El supuesto en el que descansa el arcaico modelo de concesiones de taxis, tanto a nivel federal como en estados y municipios, es el relativo a que, dado que el Estado no puede ofrecer este tipo de servicios, los otorga en concesión a los privados para que éstos presten servicios a los potenciales usuarios.
Sin embargo, el desordenado crecimiento urbano que hemos tenido en el país ha agudizado la insuficiencia de los servicios de transporte público; lo que ha llevado a una elevada demanda de servicios de transporte privado; pero éste a su vez, se ha convertido en un instrumento para la corrupción, la formación de clientelas políticas, y la generación de agrupaciones que responden a grupos de presión y empresarios con poderosos vínculos políticos, sobre todo en las grandes ciudades y zonas metropolitanas del país.
El régimen de concesiones ha servido para enriquecer políticos y funcionarios responsables de las áreas de transporte y vialidad en las entidades y municipios; y ha redundado en la generación de monopolios que provocan beneficios para todos, menos para los usuarios.
Joan Subirats, uno de los más reconocidos expertos en políticas públicas en el mundo hispanoamericano, explica que en el diseño de políticas públicas hay distintos tipos de ganadores y beneficios. Uno de esos modelos produce bienes y beneficios focalizados o concentrados y perfectamente identificables, con perdedores difusos, es decir, consecuencias negativas generalizadas donde la mayoría pierde.

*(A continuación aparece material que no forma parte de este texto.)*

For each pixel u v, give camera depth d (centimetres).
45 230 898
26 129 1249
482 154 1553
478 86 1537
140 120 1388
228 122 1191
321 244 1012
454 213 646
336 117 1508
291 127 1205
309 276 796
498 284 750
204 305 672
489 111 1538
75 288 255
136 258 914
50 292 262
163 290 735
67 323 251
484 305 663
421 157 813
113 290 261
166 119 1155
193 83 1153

La política de concesiones es precisamente de ese tipo: ha beneficiado a unos cuantos líderes y políticos, y ha perjudicado a la ciudadanía. Sin embargo, este tipo de políticas no son un destino inevitable y encuentran su límite en la realidad, la cual a su vez está determinada en varias de sus aristas por la tecnología.
Es el caso de UBER, DIDI y otras aplicaciones, debe subrayarse que constituyen auténticos modelos masivos de explotación bárbara: no contratan a nadie, no son responsables de la seguridad de nadie… Su modelo, que recluta a “asociados”, antes que estar orientado a generar empleos formales y dignos, ha encontrado un nicho de mercado ante una estructura monopólica que, por sus elevados precios en el caso de las concesiones federales, y el pésimo servicio en el caso de las concesiones estatales y municipales, logra competir en condiciones ventajosas, ante una planta de trabajadores del volante mal educados, mal capacitados y sin la voluntad de transformar su modelo de negocios y de servicios.
La autoridad está hoy ante una oportunidad muy relevante para resolver de fondo esta problemática, y debería avanzar en tres líneas centrales:
Los criterios que deben tomarse en cuenta, por supuesto, son:
a) Garantizar la seguridad de las y los usuarios.
b) Garantizar que el transporte privado sea un complemento que desincentive el uso del automóvil particular y contribuya a mejorar la movilidad urbana.
c) Reducir los elevados niveles de siniestralidad urbana que existen en todo el país y que año con año provocan lesionados y defunciones que pueden evitarse.